Une sorte d’errance démocratique a commencé,
plus inquiétante qu’au lendemain de la Révolution, qui avait trouvé dans la
transition la main habile qui la retenait de chavirer dans la guerre de tous
contre tous. La démocratie n’est pas une obsession partisane mais une manière
d’être au monde. Qui saura reprendre ce travail de tolérance, d’autocritique,
d’abnégation, de conscience de ses devoirs et de ses limites, de clémence, de
considération de l’adversaire ?
Je n’ai jamais beaucoup prisé le jeunisme,
c’est un orgueil d’immaturité et de suffisance.

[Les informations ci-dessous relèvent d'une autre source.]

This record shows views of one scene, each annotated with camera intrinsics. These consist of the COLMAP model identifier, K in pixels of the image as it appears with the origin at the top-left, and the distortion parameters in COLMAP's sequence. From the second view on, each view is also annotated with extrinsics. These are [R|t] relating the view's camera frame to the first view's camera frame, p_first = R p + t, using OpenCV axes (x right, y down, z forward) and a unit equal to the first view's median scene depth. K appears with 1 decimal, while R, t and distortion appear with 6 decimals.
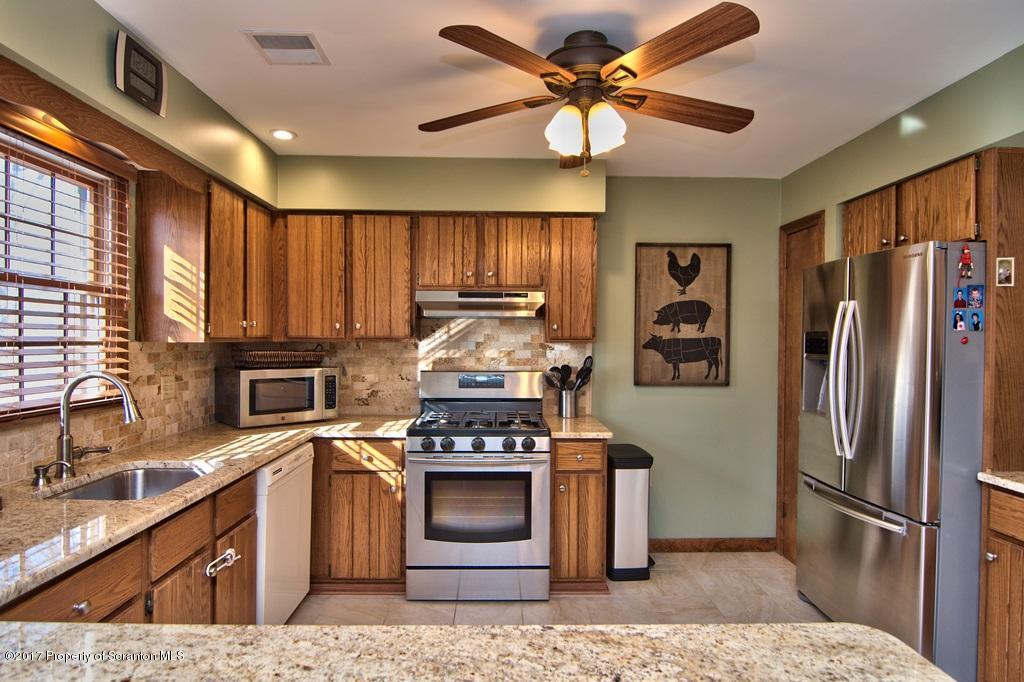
lens RADIAL K [[587.9, 0, 517.9], [0, 587.9, 344.9], [0, 0, 1]] dist [-0.000260, -0.001145]
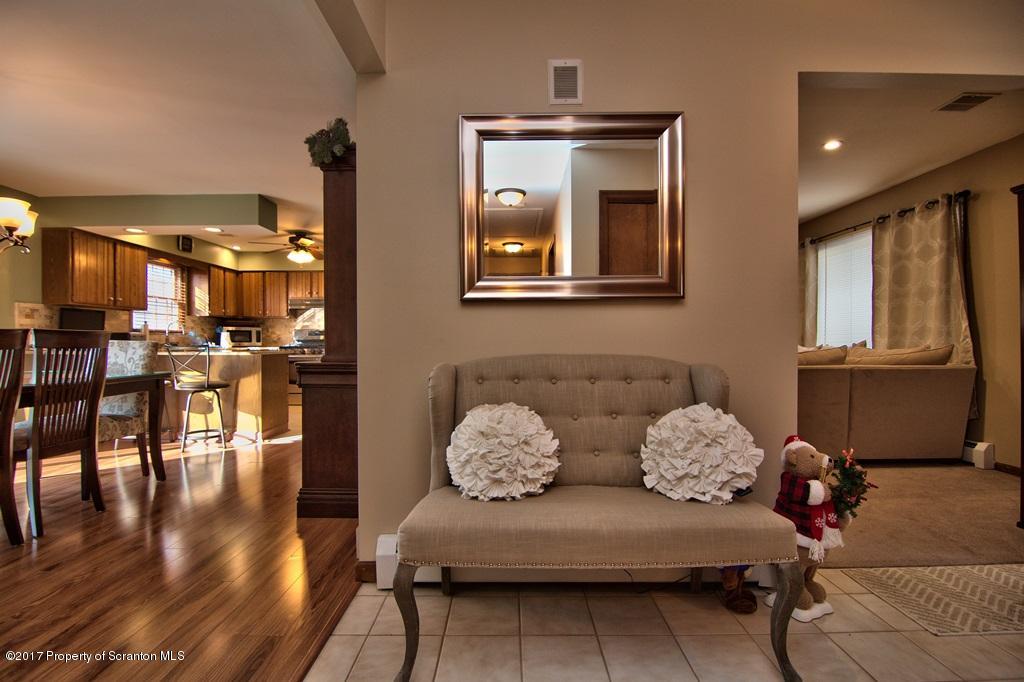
lens RADIAL K [[490.1, 0, 517.6], [0, 490.1, 345.5], [0, 0, 1]] dist [-0.020739, -0.002807]
pose [[0.999818, -0.012458, -0.014450, 0.997382], [0.012425, 0.999920, -0.002398, 0.153724], [0.014479, 0.002218, 0.999893, -1.363129]]
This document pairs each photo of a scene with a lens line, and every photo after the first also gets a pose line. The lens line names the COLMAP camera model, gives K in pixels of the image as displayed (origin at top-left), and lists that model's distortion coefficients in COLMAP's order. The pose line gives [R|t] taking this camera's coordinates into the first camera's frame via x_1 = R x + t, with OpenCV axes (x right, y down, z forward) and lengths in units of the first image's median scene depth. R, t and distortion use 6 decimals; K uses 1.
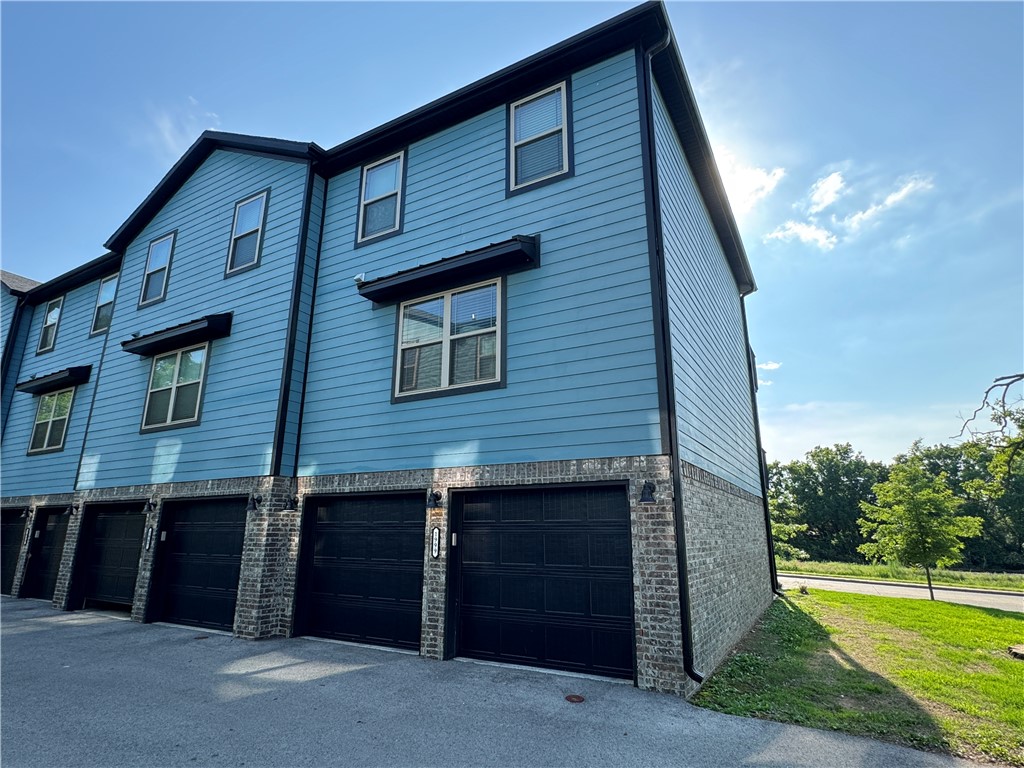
lens RADIAL K [[550.4, 0, 512.0], [0, 550.4, 384.0], [0, 0, 1]] dist [0.000066, -0.000001]
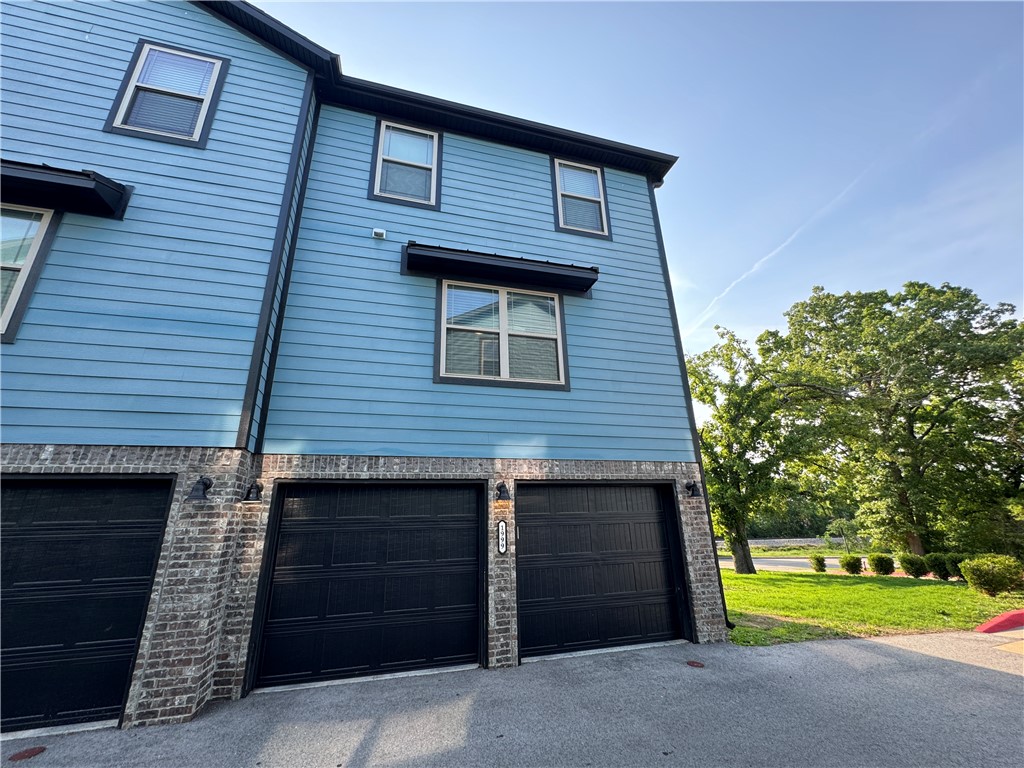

Mon sang se glace à la lecture
de certains post imbéciles rédigés à sa mort par des écervelées qui agitent
leurs têtes de linottes remplies de babioles politiciennes, servent des ONG
étrangères où elles font carrière en sortant les petites griffes rouges de
leurs ongles vernis, comme si leur cynisme leur avait été mandaté par le
peuple. Eh ! le seul vrai sentiment du peuple est la compassion, dont leur œil
sec est totalement privé. En les écoutant, je préférerais changer de sexe, tant
j’ai honte d’appartenir au leur ! Notre jeune démocratie s’est mise à
ressembler à un jeu malveillant, un passe-temps vulgaire où il s’avère plus
rentable de rabaisser l’autre que de l’admirer ; de le trahir en ayant l’air de
servir ses intérêts, de flatter son orgueil en brisant sa fierté, de faire son
malheur en lui jurant le bonheur, de fomenter la discorde en jouant la
fraternité, d’exciter les passions en simulant la raison, d’attiser la violence
en invoquant la paix, d’énoncer le mensonge avec l’accent de la vérité, de
commettre l’injustice en brandissant le glaive de justicier.
Au contraire, Béji Caïd Essebsi a humanisé la
politique avec un raffinement qui n’existe probablement dans aucune démocratie
moderne. Il a créé au sommet de l’Etat ce qui ne s’y était jamais vu, un climat
d’urbanité qui fait de la société une famille agrandie de soi, la sensibilité
de l’ancien, la transmission de quelque mémoire de civilité. Il est inutile de
chercher dans la classe politique un émule de Béji Caïd Essebsi, il n’y en a
pas. Ses successeurs sont dans le défi non de l’imiter mais d’inventer leur
style, leur conviction, leur langage. Quelle gageure !
Il n’est pas donné à tout le monde d’atteindre
le savoir-faire où la passion infatigable d’agir se confond avec l’art de dire,
ni de posséder cet humour subtil dont il pare sa gravité, sa maîtrise dans
l’adversité, sa haute courtoisie, sa puissance d’argumenter, ses digressions
ludiques, ses traits cinglants contre la bêtise, sa bienveillance espiègle, la
souveraineté de sa pensée, son génie de l’union, sa dignité contre la calomnie,
l’ironie de sa superbe.
Mais au moins, il aura donné à la froideur
fastidieuse de la politique, la saveur populaire d’une vérité accessible à
tous, et dans le corps immatériel de nos souvenirs, dans l’ombre raffinée de
nos ancêtres qui n’auront pas dérogé à leur antique allure, je vois passer sa
silhouette ténue de gentilhomme du peuple qui traverse le siècle, qui nous a
procuré la certitude de posséder une chose à soi, un pécule intérieur, et au
milieu de toutes les déceptions, du gâchis, du désordre, des disparitions, des
destructions, il nous aura remplis, malgré nos manques et nos échecs, de la
douce sensation d’être malgré tout un peuple civilisé.